We came to Minneapolis for a wedding, but could not allow it to interfere with baseball. Add to that the fact that the Angels are in town, giving us the chance to see two-way phenom Shohei Ohtani, and it’s clear the stars are aligned.

But remember, baseball is a game of managed failure. Not long after we arrive, the notice on the Jumbotron advises that Ohtani has just gone on the DL with an ulnar collateral ligament strain. Probably more serious than it sounds.

OK, so the game must go on. We have the prospect of a pitching duel between Garrett Richards for the Angels and Lance Lynn for the Twins. It’s a pleasant evening with light breezes and no sign of the sprinkles that had been forecast earlier.

Target Field is nice. That word applies to so much in Minnesota, and it certainly does to this stadium. It is relatively compact and gives you a feeling of being part of the ballgame.

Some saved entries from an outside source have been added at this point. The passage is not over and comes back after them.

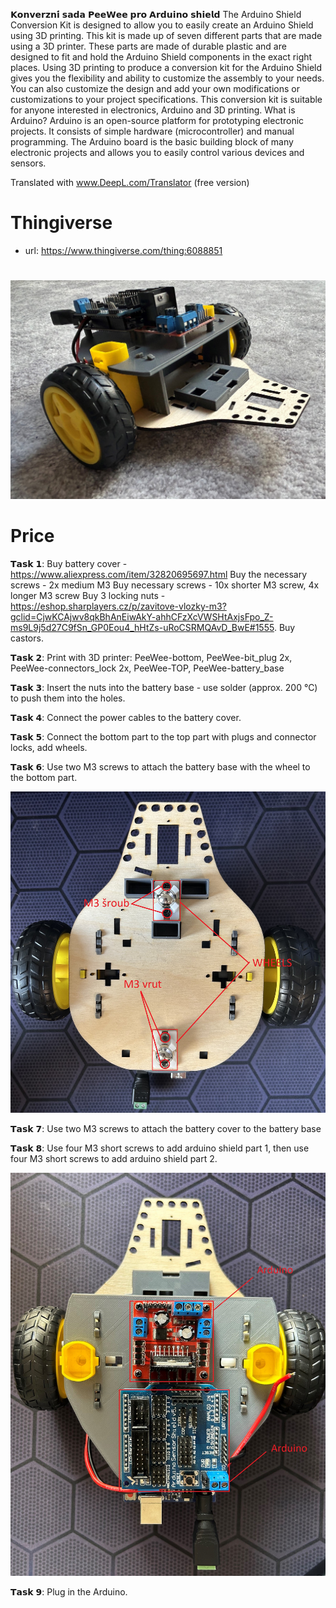 𝗞𝗼𝗻𝘃𝗲𝗿𝘇𝗻𝗶́ 𝘀𝗮𝗱𝗮 𝗣𝗲𝗲𝗪𝗲𝗲 𝗽𝗿𝗼 𝗔𝗿𝗱𝘂𝗶𝗻𝗼 𝘀𝗵𝗶𝗲𝗹𝗱
The Arduino Shield Conversion Kit is designed to allow you to easily create an Arduino Shield using 3D printing.
This kit is made up of seven different parts that are made using a 3D printer.
These parts are made of durable plastic and are designed to fit and hold the Arduino Shield components in the exact right places.
Using 3D printing to produce a conversion kit for the Arduino Shield gives you the flexibility and ability to customize the assembly to your needs.
You can also customize the design and add your own modifications or customizations to your project specifications.
This conversion kit is suitable for anyone interested in electronics, Arduino and 3D printing.
What is Arduino?
Arduino is an open-source platform for prototyping electronic projects. It consists of simple hardware (microcontroller) and manual programming. The Arduino board is the basic building block of many electronic projects and allows you to easily control various devices and sensors.

Translated with www.DeepL.com/Translator (free version)

# Thingiverse
* url: https://www.thingiverse.com/thing:6088851
#
![Assembled](https://github.com/pslib-cz/2022-p2a-mme-pppp-MatyasKorytar/blob/main/images/pic.png)
# Price

𝗧𝗮𝘀𝗸 𝟭:
Buy battery cover - https://www.aliexpress.com/item/32820695697.html 
Buy the necessary screws - 2x medium M3
Buy necessary screws - 10x shorter M3 screw, 4x longer M3 screw
Buy 3 locking nuts - https://eshop.sharplayers.cz/p/zavitove-vlozky-m3?gclid=CjwKCAjwv8qkBhAnEiwAkY-ahhCFzXcVWSHtAxjsFpo_Z-ms9L9j5d27C9fSn_GP0Eou4_hHtZs-uRoCSRMQAvD_BwE#1555.
Buy castors.

𝗧𝗮𝘀𝗸 𝟮:
Print with 3D printer: PeeWee-bottom, PeeWee-bit_plug 2x, PeeWee-connectors_lock 2x, PeeWee-TOP, PeeWee-battery_base

𝗧𝗮𝘀𝗸 𝟯:
Insert the nuts into the battery base - use solder (approx. 200 °C) to push them into the holes.

𝗧𝗮𝘀𝗸 𝟰:
Connect the power cables to the battery cover.

𝗧𝗮𝘀𝗸 𝟱:
Connect the bottom part to the top part with plugs and connector locks, add wheels.

𝗧𝗮𝘀𝗸 𝟲:
Use two M3 screws to attach the battery base with the wheel to the bottom part.

![Assembled](https://github.com/pslib-cz/2022-p2a-mme-pppp-MatyasKorytar/blob/main/images/lower1.png)

𝗧𝗮𝘀𝗸 𝟳: 
Use two M3 screws to attach the battery cover to the battery base

𝗧𝗮𝘀𝗸 𝟴: 
Use four M3 short screws to add arduino shield part 1, then use four M3 short screws to add arduino shield part 2.

![Assembled](https://github.com/pslib-cz/2022-p2a-mme-pppp-MatyasKorytar/blob/main/images/upper.png)

𝗧𝗮𝘀𝗸 𝟵:
Plug in the Arduino.




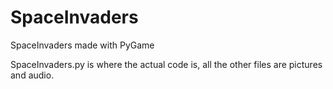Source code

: # SpaceInvaders
SpaceInvaders made with PyGame

SpaceInvaders.py is where the actual code is, all the other files are pictures and audio.
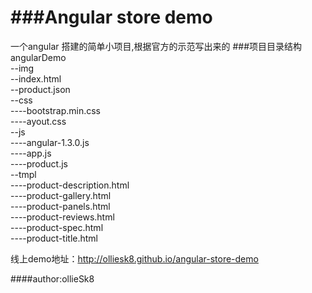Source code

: ###Angular store demo
====================================
一个angular 搭建的简单小项目,根据官方的示范写出来的
###项目目录结构
angularDemo  <br />
--img  <br />
--index.html  <br/> 
--product.json  <br />
--css  <br />
----bootstrap.min.css  <br />
----ayout.css  <br />
--js   <br />
----angular-1.3.0.js  <br />
----app.js  <br />
----product.js  <br />
--tmpl  <br />
----product-description.html  <br/>
----product-gallery.html  <br/>
----product-panels.html  <br/>
----product-reviews.html  <br/>
----product-spec.html  <br/>
----product-title.html  <br/>

线上demo地址：http://olliesk8.github.io/angular-store-demo

####author:ollieSk8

We find our seats and head off in search of food. That’s when I make a rookie mistake. I’ve been to Target Field before and so I know better, but I mindlessly went to the establishment food place and got the cheddar bratwurst and an “Italian” salad. Looks pretty good, huh?

My mistake was in failing to make a complete circuit of the ballpark before buying and simultaneously forgetting that when I was here last, I had a Kramarczuk’s brat, the best I’ve found at any major league park. And I didn’t remember it until I’d already downed the first one. Not only that, but the picture I took of the Kramarczuk grill didn’t turn out either. It would have made you weep. Failure engenders regret, and in this case, the regret nearly led me to have another brat, but that would have led to yet another failure (of the digestive system). Managed failure.

The evening was made memorable by the unusual promotion – it was Prince Night. And the giveaway was a blow-up purple guitar, seen here in all its glory. Yes, Prince was from Minnesota and yes, his color was purple, but what does that have to do with baseball?

The game did indeed turn out to be a pitcher’s duel with the score tied at one after two innings and continued that way till the sixth when Grossman hit a solo dinger to put the Twins up 2-1. Then the Angels stormed back with two of their own by the ever-dangerous Ian Kinsler and Justin Upton to reach the final of 4-2 for the Halos.

One surprise was Mike Trout going 0-4, striking out twice, once with the bases loaded. Didn’t matter in the end, though, except to his batting average. Oh yes, and as you can see from this picture, the Twins have extended their screens to mid-outfield. Farther than I’ve seen anywhere else.

MINNEAPOLIS

Since this rag is supposedly about travel as well as baseball, I should mention that Minneapolis is a beautiful city. We spent the better part of a day in the Minneapolis Institute of Art – known as Mia. It is a terrific museum with an eclectic collection, including a significant body of Asian art, both ancient and contemporary. I was particularly taken with the woodblocks of Japanese artist Kawase Hasui. They also have works by many of the impressionist and modern masters. A very impressive place.